▶ _Data_:
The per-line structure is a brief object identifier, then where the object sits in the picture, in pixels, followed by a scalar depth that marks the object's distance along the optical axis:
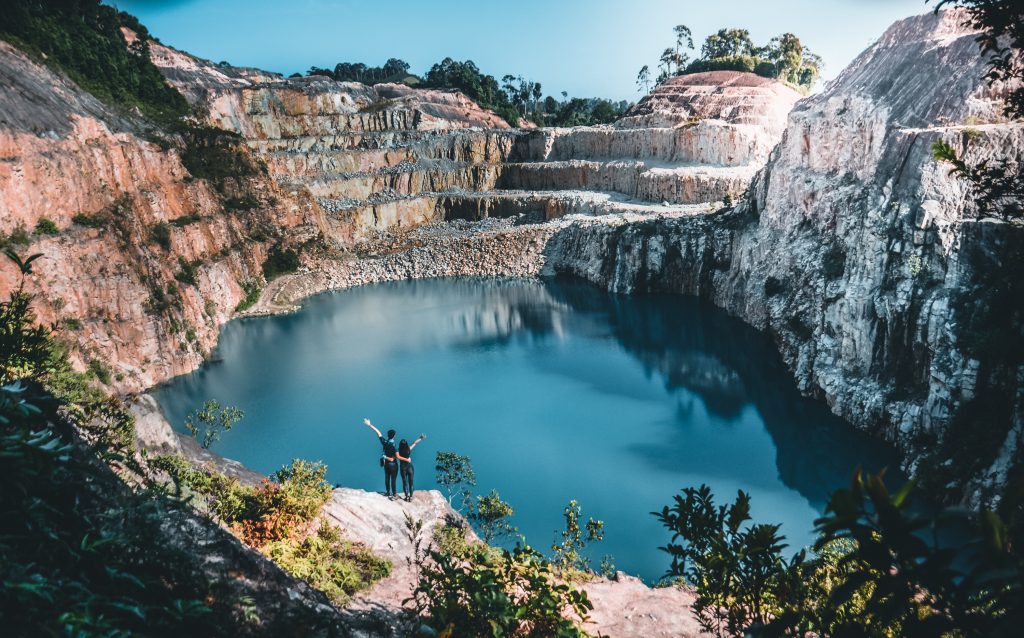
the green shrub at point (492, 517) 14.52
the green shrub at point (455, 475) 17.70
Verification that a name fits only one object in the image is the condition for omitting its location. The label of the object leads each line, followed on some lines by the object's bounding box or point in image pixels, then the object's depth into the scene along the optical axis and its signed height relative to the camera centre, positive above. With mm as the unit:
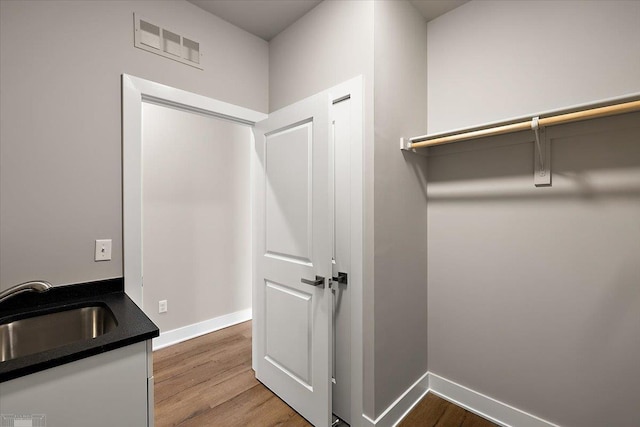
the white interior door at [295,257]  1599 -270
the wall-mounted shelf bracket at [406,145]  1767 +430
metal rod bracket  1538 +290
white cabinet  823 -555
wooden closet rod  1193 +434
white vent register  1624 +1033
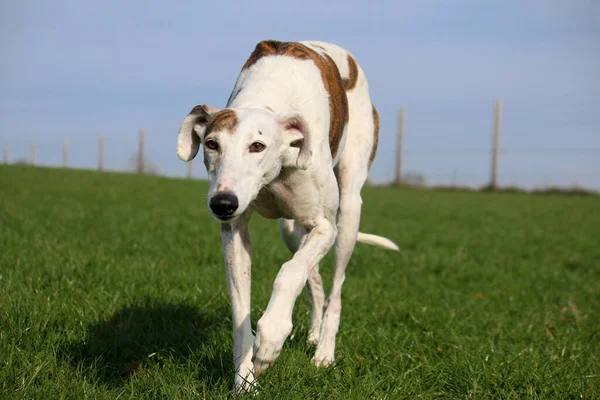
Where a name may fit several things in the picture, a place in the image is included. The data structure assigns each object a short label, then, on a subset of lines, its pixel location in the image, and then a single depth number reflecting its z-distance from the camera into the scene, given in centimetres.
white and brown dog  285
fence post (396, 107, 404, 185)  3156
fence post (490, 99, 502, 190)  2900
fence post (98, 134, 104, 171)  3722
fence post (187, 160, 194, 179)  3587
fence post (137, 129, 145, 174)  3562
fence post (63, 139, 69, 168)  3928
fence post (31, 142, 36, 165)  4102
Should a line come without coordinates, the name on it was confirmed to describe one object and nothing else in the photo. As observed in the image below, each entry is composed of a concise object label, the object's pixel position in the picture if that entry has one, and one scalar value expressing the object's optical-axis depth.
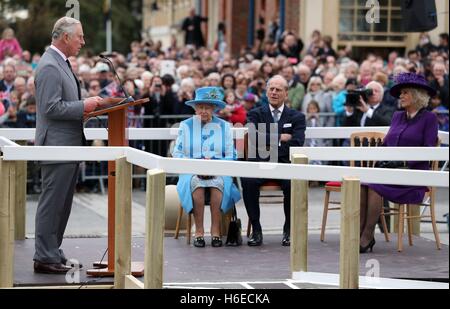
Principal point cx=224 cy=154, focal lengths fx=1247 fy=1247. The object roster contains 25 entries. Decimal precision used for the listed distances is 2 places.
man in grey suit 9.75
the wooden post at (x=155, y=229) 7.95
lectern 9.44
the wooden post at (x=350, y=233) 7.58
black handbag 11.65
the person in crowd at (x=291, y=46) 25.89
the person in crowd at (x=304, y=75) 21.06
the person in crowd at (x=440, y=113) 19.20
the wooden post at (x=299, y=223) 8.79
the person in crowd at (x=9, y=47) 24.16
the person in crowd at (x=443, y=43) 24.15
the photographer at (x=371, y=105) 15.25
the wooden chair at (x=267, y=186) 12.35
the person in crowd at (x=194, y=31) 37.28
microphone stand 9.34
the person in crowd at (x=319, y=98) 19.42
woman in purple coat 11.36
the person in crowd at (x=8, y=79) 19.56
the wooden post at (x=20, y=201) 11.74
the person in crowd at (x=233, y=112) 18.09
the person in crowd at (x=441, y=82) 19.80
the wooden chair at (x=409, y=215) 11.50
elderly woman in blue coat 11.91
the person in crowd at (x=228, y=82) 19.89
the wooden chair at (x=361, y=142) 12.27
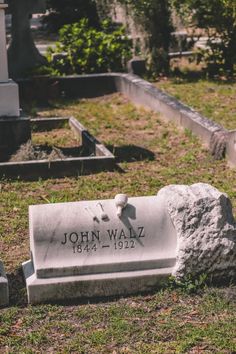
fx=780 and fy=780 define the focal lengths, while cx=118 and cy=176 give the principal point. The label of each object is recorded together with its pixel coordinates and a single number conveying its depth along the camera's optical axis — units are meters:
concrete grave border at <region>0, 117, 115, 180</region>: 9.13
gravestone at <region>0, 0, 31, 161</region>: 9.88
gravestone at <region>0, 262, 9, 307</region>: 5.71
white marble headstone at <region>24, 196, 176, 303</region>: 5.83
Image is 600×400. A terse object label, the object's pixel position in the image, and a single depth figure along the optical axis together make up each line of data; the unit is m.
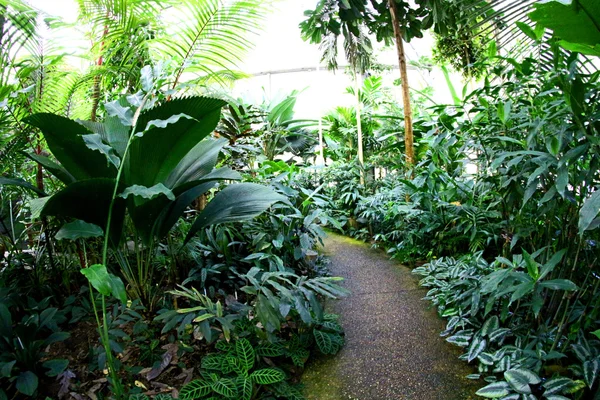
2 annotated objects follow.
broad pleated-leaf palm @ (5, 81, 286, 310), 1.32
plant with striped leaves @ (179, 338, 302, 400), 1.26
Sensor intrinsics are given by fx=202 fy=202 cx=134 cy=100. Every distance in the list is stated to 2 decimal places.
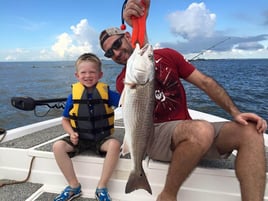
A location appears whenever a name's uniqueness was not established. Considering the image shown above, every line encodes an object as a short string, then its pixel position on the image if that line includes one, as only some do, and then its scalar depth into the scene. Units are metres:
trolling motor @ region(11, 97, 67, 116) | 2.92
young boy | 2.06
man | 1.63
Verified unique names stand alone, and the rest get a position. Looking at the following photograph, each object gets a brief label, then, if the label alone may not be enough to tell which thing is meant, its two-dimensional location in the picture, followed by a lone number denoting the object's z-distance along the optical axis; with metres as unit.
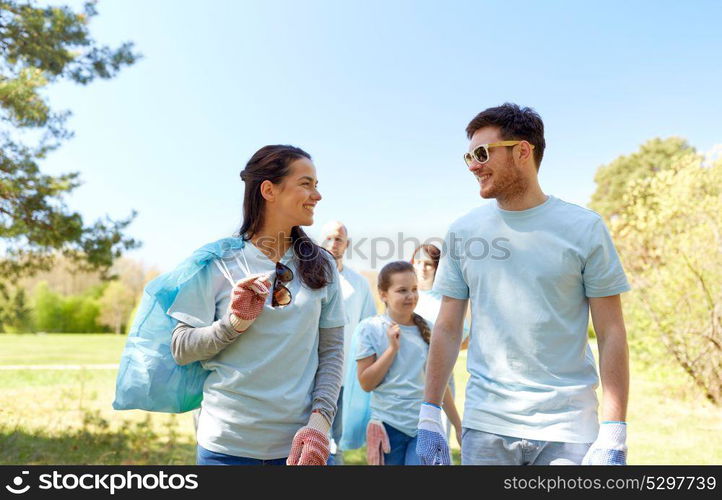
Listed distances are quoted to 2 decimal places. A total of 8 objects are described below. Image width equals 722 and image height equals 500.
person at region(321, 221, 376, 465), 4.73
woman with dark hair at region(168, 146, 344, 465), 2.11
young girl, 3.71
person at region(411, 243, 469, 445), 4.77
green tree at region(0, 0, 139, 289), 6.94
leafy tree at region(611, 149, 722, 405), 9.33
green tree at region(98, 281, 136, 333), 25.72
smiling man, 2.14
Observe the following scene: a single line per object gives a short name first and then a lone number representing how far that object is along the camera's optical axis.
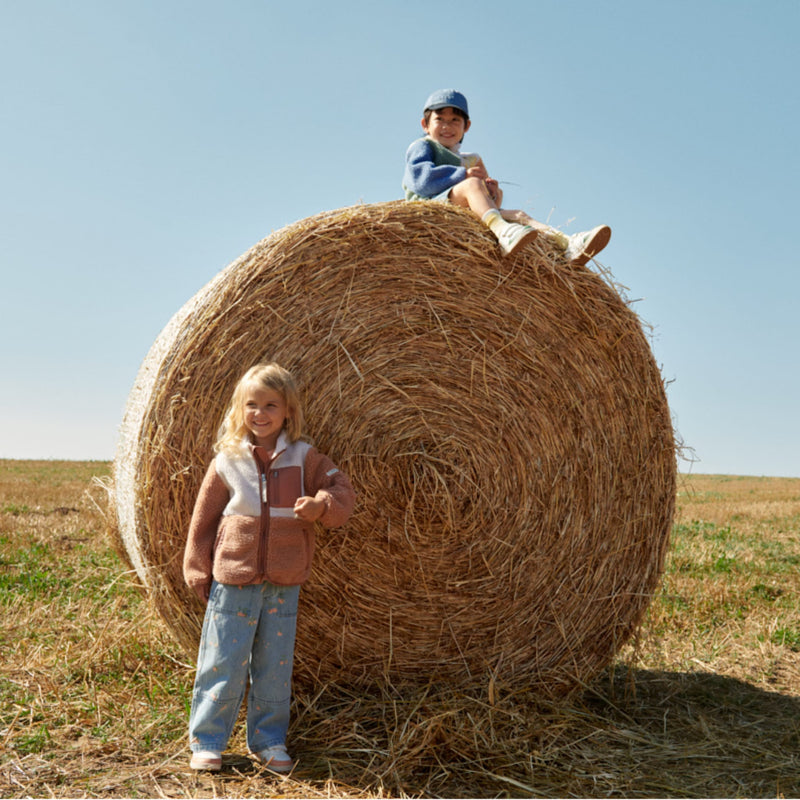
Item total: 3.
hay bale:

▶ _What you will do_:
Beginning at the line above that contains "Should a line" and going on through the line that contains "the person in crowd at (x=291, y=46) 25.89", please copy every line exactly, leaving the pictures out and adding nothing.

▶ _Response_:
Should a line come without coordinates, the name on it was confirmed to describe one object and nothing else in the photo. As observed in the image below, each entry is composed of a concise object label, the object's pixel position in the picture if that entry has one, and one scalar value expressing the object's optical-axis depth.
Principal point cx=224 cy=154, focal lengths fx=1247 fy=1247. The object roster contains 25 entries. Decimal precision used for the listed distances is 2 places.
man in grey suit 9.75
the wooden post at (x=155, y=229) 7.95
lectern 9.44
the wooden post at (x=350, y=233) 7.58
black handbag 11.65
the person in crowd at (x=291, y=46) 25.89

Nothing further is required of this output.